_TEXTE À LIRE_
===
Les gauchos s'installaient dans un radicalisme sans conséquence, les pagsistes, eux, tentaient d'investir le terrain : révolution agraire, écoles populaires, campagne d'alphabétisation, action syndicale. L'influence intellectuelle du PAGS dépassait de très loin le nombre de ses militants. Mais elle n'était pas sans contradiction.
Quadrature du cercle

Le PAGS se retrouvait dans une sorte de quadrature du cercle : être un mouvement clandestin d'opposition qui mène des actions publiques. La démarche a été plus ou moins un succès durant les années Boumediene qui était lui-même dans une vision "progressiste" commence à atteindre ses limites après son décès.
Les militants du PAGS qui se trouvaient dans le syndicat UGTA et l'UNJA (union nationale de la jeunesse algérienne) allaient en être systématiquement exclus après l'adoption, par le congrès extraordinaire du parti unique, le FLN, de l'article 120 qui dispose que seuls les membres du parti peuvent assumer des responsabilités au sein des organisations de masse.
===
_LISTE DES ACTIVITÉS_
1 – Répondez à ces questions sur le texte sur le PAGS :
(a) Par quelles actions les pagsistes tentaient-ils d'investir le terrain ?
(b) Que désigne le sigle UNJA ?
(c) Que dispose l'article 120 adopté par le congrès extraordinaire du FLN ?
2 – Recopiez fidèlement le passage du texte sur le PAGS qui commence à "Le PAGS se retrouvait" et se termine à "organisations de masse.".
===
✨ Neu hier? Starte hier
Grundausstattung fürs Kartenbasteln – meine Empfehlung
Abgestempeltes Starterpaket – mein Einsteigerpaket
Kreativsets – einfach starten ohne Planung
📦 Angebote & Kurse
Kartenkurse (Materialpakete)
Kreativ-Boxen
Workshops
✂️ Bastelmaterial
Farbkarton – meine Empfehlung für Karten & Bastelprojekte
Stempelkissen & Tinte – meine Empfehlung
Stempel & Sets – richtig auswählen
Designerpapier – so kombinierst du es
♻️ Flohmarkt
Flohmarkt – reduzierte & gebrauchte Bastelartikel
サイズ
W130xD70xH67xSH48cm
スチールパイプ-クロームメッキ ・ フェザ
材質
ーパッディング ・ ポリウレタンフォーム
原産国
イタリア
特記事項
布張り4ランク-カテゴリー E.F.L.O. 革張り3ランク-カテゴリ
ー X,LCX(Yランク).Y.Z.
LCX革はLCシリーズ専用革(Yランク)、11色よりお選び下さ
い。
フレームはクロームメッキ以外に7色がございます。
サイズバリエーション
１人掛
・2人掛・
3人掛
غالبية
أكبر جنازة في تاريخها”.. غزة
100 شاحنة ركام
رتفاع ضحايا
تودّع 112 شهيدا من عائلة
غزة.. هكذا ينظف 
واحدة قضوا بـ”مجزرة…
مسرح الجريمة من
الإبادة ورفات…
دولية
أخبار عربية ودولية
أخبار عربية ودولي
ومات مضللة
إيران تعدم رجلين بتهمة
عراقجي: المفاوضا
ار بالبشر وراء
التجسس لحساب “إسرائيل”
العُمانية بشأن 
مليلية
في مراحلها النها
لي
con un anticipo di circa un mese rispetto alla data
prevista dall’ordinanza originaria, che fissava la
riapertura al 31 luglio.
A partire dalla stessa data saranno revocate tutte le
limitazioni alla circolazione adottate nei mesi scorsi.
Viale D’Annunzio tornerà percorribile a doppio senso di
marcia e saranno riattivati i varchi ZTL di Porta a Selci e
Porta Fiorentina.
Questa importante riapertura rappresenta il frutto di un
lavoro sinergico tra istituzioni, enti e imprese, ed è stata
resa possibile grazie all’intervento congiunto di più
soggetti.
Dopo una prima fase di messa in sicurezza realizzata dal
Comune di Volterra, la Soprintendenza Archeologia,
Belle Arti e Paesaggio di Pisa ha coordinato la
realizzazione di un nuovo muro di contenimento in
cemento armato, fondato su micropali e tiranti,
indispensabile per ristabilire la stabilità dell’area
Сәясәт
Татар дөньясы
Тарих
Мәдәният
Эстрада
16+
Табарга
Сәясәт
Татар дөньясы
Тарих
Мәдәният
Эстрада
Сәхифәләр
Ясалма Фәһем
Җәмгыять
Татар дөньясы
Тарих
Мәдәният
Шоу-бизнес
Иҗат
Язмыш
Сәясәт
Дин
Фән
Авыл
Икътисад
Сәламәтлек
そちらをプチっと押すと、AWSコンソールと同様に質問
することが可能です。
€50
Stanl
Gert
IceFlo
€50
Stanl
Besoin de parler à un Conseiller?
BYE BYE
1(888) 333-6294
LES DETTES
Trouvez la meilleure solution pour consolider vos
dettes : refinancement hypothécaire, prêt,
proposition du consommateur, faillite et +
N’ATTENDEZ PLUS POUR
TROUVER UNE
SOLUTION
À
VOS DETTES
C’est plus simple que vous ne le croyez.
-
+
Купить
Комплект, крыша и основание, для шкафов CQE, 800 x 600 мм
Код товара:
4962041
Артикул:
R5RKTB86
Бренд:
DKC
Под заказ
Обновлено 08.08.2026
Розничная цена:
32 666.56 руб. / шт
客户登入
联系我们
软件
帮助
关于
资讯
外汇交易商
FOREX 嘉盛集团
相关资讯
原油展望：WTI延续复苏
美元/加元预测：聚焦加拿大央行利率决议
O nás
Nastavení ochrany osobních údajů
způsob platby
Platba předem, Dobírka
===
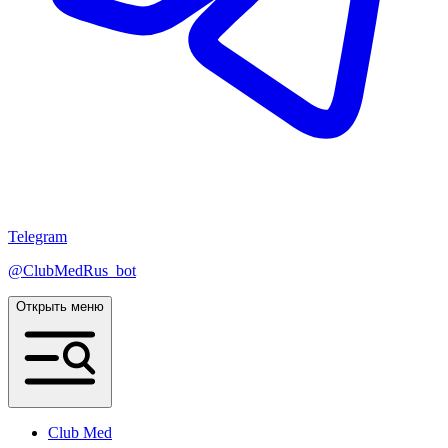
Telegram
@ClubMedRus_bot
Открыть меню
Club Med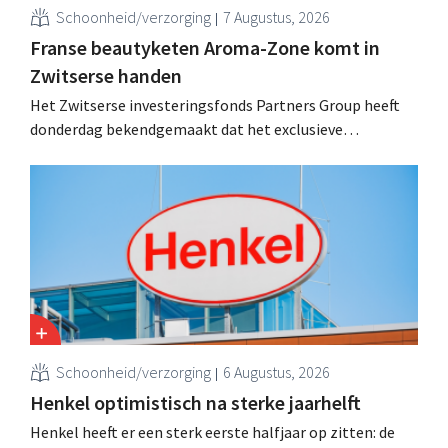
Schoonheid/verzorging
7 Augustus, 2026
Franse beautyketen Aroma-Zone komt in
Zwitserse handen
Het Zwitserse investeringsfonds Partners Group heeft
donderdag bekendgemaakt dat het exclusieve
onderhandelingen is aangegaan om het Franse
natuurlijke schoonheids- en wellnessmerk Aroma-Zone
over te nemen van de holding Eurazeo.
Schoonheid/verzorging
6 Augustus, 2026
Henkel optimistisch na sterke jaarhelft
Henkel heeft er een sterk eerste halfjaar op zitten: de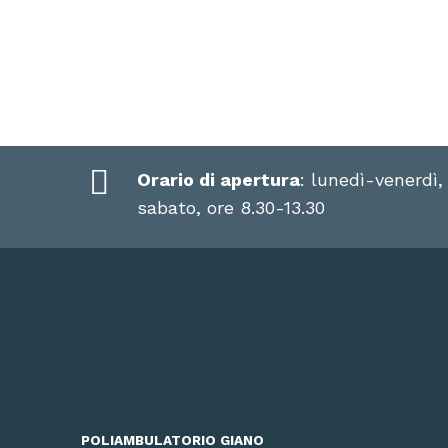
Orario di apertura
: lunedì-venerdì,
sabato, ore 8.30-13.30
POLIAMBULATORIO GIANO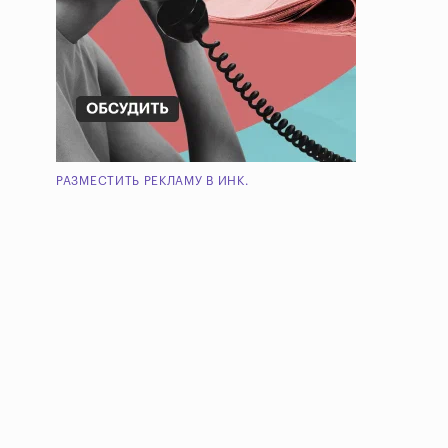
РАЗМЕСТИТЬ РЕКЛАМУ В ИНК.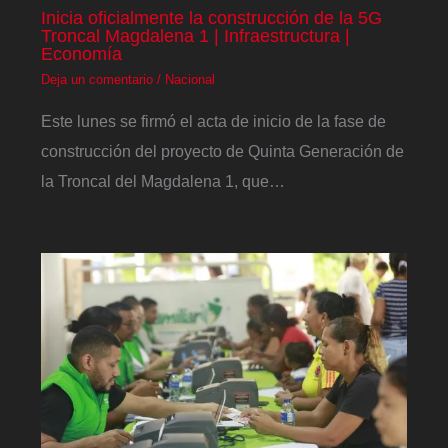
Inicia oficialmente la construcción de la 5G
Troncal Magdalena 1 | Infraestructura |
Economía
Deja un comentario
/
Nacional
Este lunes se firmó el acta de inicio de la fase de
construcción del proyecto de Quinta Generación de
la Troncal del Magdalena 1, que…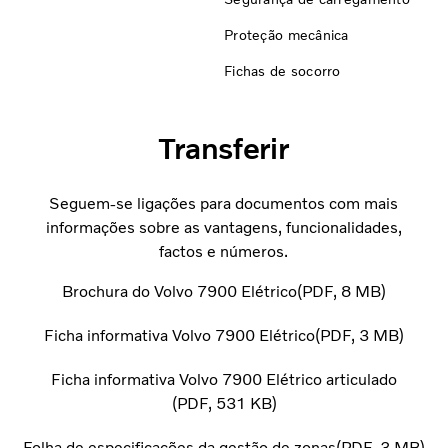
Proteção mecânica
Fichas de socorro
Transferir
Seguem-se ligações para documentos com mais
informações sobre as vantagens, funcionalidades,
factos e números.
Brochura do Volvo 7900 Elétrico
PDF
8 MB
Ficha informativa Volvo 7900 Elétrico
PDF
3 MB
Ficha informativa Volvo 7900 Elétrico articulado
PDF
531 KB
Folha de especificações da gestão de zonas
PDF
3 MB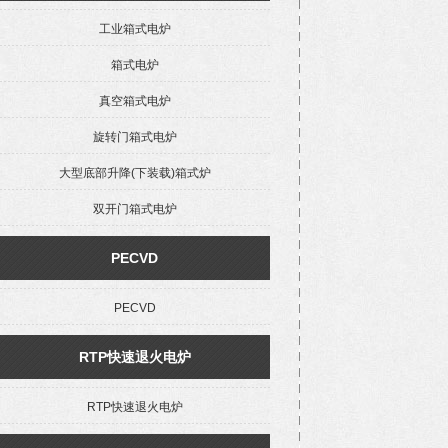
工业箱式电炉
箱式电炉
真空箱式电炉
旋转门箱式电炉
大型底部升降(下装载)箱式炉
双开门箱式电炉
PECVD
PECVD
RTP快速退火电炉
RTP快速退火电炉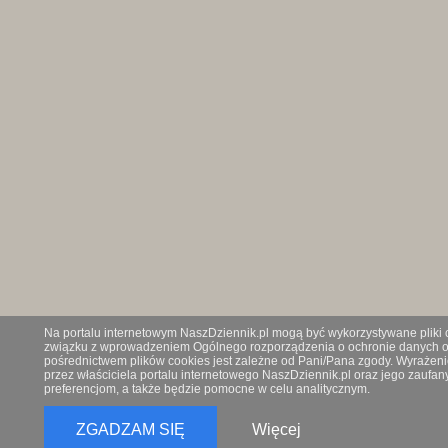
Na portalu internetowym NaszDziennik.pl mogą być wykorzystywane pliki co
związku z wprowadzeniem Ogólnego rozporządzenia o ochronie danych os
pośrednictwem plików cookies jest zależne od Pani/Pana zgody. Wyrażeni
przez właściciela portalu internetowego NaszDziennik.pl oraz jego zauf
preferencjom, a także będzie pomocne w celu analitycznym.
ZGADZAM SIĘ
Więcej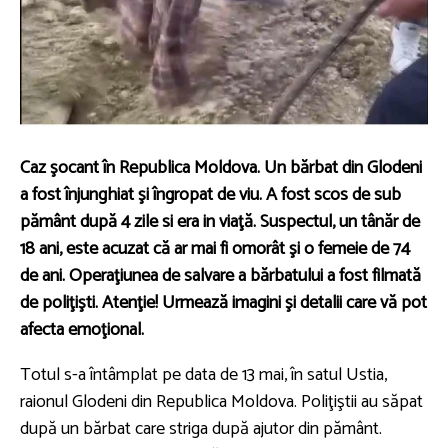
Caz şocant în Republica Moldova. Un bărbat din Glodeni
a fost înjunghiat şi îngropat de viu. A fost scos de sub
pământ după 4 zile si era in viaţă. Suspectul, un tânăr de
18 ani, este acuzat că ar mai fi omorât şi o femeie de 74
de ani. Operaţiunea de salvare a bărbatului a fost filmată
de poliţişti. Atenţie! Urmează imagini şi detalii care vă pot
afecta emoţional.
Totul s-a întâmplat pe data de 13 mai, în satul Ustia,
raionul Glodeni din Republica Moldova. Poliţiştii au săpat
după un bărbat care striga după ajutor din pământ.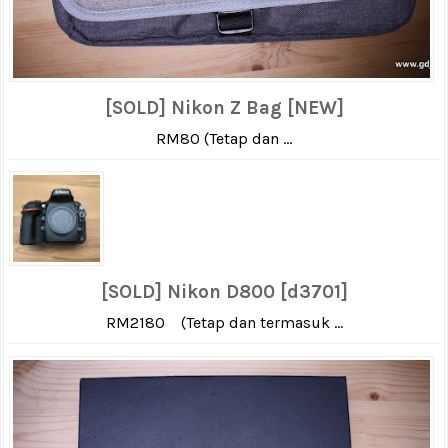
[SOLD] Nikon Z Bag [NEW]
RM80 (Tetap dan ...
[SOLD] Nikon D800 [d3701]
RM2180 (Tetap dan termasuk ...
===
_RÉPONSES FOURNIES_
1 –
(a) Par la révolution agraire, les écoles populaires, la campagne d'alphabétisation et l'action syndicale.
(b) L'union nationale de la jeunesse algérienne.
(c) Seuls les membres du parti peuvent assumer des responsabilités au sein des organisations de masse.

2 –
Le PAGS se retrouvait dans une sorte de quadrature du cercle : être un mouvement clandestin d'opposition qui mène des actions publiques. La démarche a été plus ou moins un succès durant les années Boumediene qui était lui-même dans une vision "progressiste" commence à atteindre ses limites après son décès.
Les militants du PAGS qui se trouvaient dans le syndicat UGTA et l'UNJA (union nationale de la jeunesse algérienne) allaient en être systématiquement exclus après l'adoption, par le congrès extraordinaire du parti unique, le FLN, de l'article 120 qui dispose que seuls les membres du parti peuvent assumer des responsabilités au sein des organisations de masse.